In 2016 alone, BDO Foundation helped rebuild and reopen 11 health centres that serve a population of 800,000 and which had been devastated by heavy rains and typhoons. Relief efforts are directed through BDO Unibank’s more than 1,000 nationwide outlets, with branch officers at both BDO and its rural banking subsidiary, One Network Bank, helping the foundation to pinpoint health centres in the greatest need of help.
In the foundation’s own words, its “advocacy is disaster response” – meaning that it exists to help those who have least and who have lost the most. In a country highly vulnerable to climate change and shifting weather patterns, it’s hard to think of a service that is needed more.
Best digital bank: Union Bank
Most banks take their digital divisions seriously these days, touting their prowess and all-purpose online service. But it’s rare to find a lender that saw the potential in the digital world early – and got it right. Most countries boast at least one standout lender in this category; when it comes to the Philippines, that lender is Union Bank.
Its digital dalliance began way back in 1999, at the dawn of the age of online shopping. Union Bank launched its EON Cyber Account, the country’s first online payment card, and they have remained, in the words of one Manila-based banking analyst, “pioneers in the field ever since”.
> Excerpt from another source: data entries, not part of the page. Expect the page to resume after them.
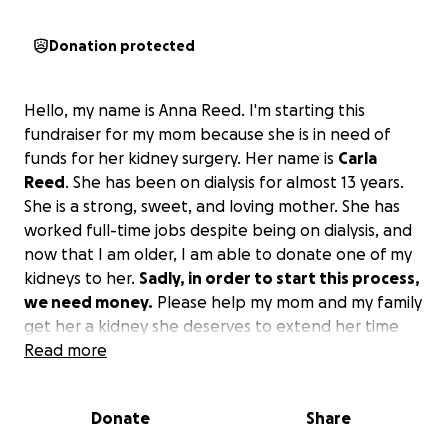
Donation protected
Hello, my name is Anna Reed. I'm starting this
fundraiser for my mom because she is in need of
funds for her kidney surgery. Her name is
Carla
Reed
. She has been on dialysis for almost 13 years.
She is a strong, sweet, and loving mother. She has
worked full-time jobs despite being on dialysis, and
now that I am older, I am able to donate one of my
kidneys to her.
Sadly, in order to start this process,
we need money.
Please help my mom and my family
get her a kidney she deserves to extend her time
with us. Thank you, and we appreciate it from the
Read more
bottom of our hearts.
Donate
Share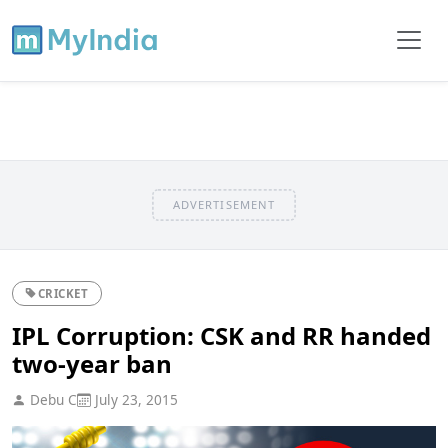
ADVERTISEMENT
CRICKET
IPL Corruption: CSK and RR handed
two-year ban
Debu C
July 23, 2015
Over the years, EON has been transformed, becoming a standalone digital bank in 2015, and constantly upgrading its security features to protect itself and its customers from hackers.
The innovations haven’t stopped there. In March 2017, EON’s stable of services was expanded, allowing users to set their daily withdrawal limits online or via the EON app. EON Zero was established, a service that allows customers to apply for a multipurpose loan with a simple click of the mouse – no form-filling and no waiting time – while EON Duo is a digital credit card expressly designed to give its customers peace of mind when ordering goods or services online or via an app. Overall, an impressive suite of digital services from a far-sighted bank.
Best private bank: HSBC
Much of the private banking that happens in relation to the Philippines happens far from its shores. Of course, a host of local lenders tout their private banking credentials and many do indeed offer excellent services targeted at wealthier customers. The list starts with the likes of BDO Unibank and Bank of the Philippine Islands, but also includes myriad mid-sized lenders offering quality services to higher net-worth and mass-affluent customers. Both BDO Private Bank and BPI Private Banking have won awards in this category down the years – and rightly so.
But talk to private banking customers on the ground, including executives from leading corporates and lenders, and they are happy to sing the praises of HSBC.
The bank has never lost sight of the importance of this market, buoyed as it is by low inflation, a high growth rate and, under the aegis of the current president, a macro and financial agenda that could finally give the economy the clarity and the momentum it needs.
With growth comes rising salaries; that in turn leads to a need for the kind of world-class service, locally targeted but global in reach, that HSBC Private Banking always provides.